TRECHO DO TEXTO ::
Ainda que exija cuidados assim, Heretic + Hexen é bastante cuidadoso e convidativo mesmo para quem tem um certo receio com jogos do gênero, a começar pela oferta de cinco níveis de dificuldade. Além disso, em seu nível padrão, por mais que se queira acreditar que o tempo e a experiência tornaram o desafio mais palatável, é seguro afirmar que ambos foram amenizados, salvo que as fases finais continuam dando um bom trabalho.

A acessibilidade, em seu significado mais abrangente, também se traduz em várias opções que melhoram a qualidade de vida e a adaptabilidade para diferentes perfis de jogadores, seja com ajustes em efeitos específicos, seja em opções complementares em relação ao formato de tela, ao HUD (que pode ser mais purista ou um pouco mais clean) e ao sistema de mapas, com direito a marcações e dicas para evitar a sensação de não saber para onde ir.

Até mesmo as trapaças estão habilitáveis via menu de opções, mas a notícia importante mesmo é a disponibilidade dos jogos em uma gama enorme de idiomas nas legendas, inclusive o nosso bom e velho português. Tudo isso, é bom que se diga, não reinventa aquilo que havia de mais grosseiro nos jogos originais, mas o alimentam para que ele seja aqui, em sua forma definitiva, aquilo que deveria ser desde sempre.

E se jogar as campanhas antigas e os novos complementos não forem conteúdo suficiente, o pacote ainda traz para cada uma das IPs um modo multiplayer para se compartilhar on-line com até 16 pessoas, e acaba sendo fácil de se conseguir participar já que há a opção cross-plataform, mas é difícil de acompanhar porque diferente da versão single-player, as pessoas reais são implacáveis e a conexão ainda oscila; e localmente, para até oito pessoas, algo suportado com tranquilidade pelo Playstation 5.

DADOS FORNECIDOS ::
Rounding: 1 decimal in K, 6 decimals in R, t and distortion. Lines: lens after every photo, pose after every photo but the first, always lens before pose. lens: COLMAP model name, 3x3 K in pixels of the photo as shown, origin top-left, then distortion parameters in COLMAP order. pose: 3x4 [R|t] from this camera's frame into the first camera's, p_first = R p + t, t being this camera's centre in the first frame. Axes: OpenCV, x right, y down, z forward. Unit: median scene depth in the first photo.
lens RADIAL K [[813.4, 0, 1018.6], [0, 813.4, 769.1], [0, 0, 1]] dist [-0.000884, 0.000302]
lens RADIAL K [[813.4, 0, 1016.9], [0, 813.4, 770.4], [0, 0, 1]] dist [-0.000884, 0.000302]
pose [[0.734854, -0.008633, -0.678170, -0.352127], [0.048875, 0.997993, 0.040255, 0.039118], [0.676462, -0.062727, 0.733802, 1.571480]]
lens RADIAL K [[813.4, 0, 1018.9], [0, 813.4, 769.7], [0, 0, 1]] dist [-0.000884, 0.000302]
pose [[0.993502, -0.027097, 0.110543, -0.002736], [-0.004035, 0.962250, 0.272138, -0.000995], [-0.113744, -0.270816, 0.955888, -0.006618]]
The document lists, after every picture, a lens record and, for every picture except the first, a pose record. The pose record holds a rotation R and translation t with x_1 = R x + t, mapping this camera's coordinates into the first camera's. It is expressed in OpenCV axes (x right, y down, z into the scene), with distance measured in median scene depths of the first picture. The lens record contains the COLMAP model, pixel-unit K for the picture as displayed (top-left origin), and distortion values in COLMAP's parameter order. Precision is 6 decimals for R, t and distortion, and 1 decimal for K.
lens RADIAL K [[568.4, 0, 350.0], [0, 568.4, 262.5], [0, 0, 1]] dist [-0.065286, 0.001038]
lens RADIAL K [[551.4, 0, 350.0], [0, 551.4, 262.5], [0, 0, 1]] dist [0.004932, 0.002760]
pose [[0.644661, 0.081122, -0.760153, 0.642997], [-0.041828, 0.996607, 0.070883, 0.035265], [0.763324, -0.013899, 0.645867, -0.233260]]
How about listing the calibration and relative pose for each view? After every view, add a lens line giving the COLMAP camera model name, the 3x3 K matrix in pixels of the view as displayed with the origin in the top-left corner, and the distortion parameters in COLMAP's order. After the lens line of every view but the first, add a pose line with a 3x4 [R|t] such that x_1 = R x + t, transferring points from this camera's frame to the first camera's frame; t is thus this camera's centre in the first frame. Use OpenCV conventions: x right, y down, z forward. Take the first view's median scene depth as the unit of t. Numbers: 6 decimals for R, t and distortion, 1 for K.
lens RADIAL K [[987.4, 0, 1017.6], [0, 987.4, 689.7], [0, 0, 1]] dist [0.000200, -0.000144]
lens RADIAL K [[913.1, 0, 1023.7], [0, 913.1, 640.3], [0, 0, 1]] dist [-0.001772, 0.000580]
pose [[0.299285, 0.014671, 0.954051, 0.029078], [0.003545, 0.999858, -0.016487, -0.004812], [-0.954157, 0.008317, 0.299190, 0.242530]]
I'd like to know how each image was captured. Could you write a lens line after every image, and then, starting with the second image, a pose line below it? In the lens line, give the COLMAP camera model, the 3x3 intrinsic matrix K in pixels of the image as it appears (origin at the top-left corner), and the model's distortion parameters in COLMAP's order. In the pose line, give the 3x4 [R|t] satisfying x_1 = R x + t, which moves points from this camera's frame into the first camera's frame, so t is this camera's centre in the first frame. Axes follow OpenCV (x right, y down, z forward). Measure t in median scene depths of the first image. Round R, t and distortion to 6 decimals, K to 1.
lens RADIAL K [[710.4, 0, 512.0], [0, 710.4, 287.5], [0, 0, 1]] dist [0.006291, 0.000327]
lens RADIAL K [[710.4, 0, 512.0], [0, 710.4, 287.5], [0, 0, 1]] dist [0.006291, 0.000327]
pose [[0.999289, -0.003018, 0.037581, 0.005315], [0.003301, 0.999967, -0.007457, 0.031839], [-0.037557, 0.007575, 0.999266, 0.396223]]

TAREFAS ::
a – Responda com base no texto sobre Heretic + Hexen:
(i) Quantos níveis de dificuldade o pacote oferece?
(ii) Que idioma o texto destaca entre os disponíveis nas legendas?
(iii) Com até quantas pessoas se pode jogar o modo multiplayer on-line?
b – Dê sequência ao texto sobre Heretic + Hexen a partir da última frase apresentada.

RESPOSTAS POR TAREFA ::
a –
(i) Cinco níveis de dificuldade.
(ii) O português.
(iii) Com até 16 pessoas.

b –
Isso porque a base do jogo, que roda em uma espécie de aprimoramento do motor gráfico original de DOOM, é bastante sólido e recebeu alguns ajustes que ampliam a qualidade que, ao mesmo, como dito antes, não contaminam a essência original e o charme de suas construções blocadas e pixeladas. As texturas são o puro suco do auge do gênero, enquanto a movimentação é fluída e suave, com um ótimo trabalho de profundidade e combate.

A iluminação, porém, ainda precisa aparar certas arestas, com cantos por vezes escuros demais e degradês esquisitos. Por mais que sejam sim jogos sombrios que flertam com o terror em várias passagens, há partes onde a sutileza e a criação de um clima soturno acabam dando lugar ao vazio absoluto, causando muito mais desorientação do que tensão.

Completam o pacote uma extensa galeria de artes conceituais que faz abrir um sorriso de orelha a orelha em qualquer fã, além da possibilidade de optarmos entre a trilha sonora original e uma versão remixada pelo artista Andrew Hulshult, o mesmo que fez um ótimo trabalho em DOOM + DOOM II no ano passado. Tudo isso como mais um indício do cuidado e da reverência para com as obras originais e sua importância para o cenário atual.

É por todas estas características que, insisto, nem todo material reavivado pode ser visto como só mais uma remasterização básica para se ganhar algum dinheiro em cima dos fãs emocionados e saudosistas, por mais que este elemento faça parte do jogo comercial e da equação de qualquer decisão estratégica. Heretic e Hexen são verdadeiras preciosidades que merecem um trabalho de preservação e resgate, algo realizado aqui com muito bom gosto e respeito ao trabalho original.

Heretic + Hexen está disponível para PlayStation 4, PlayStation 5, Xbox One, Xbox Series, Switch e PC com legendas em português do Brasil. Esta análise foi produzida jogando no PS5 e realizada com um código fornecido pela Bethesda.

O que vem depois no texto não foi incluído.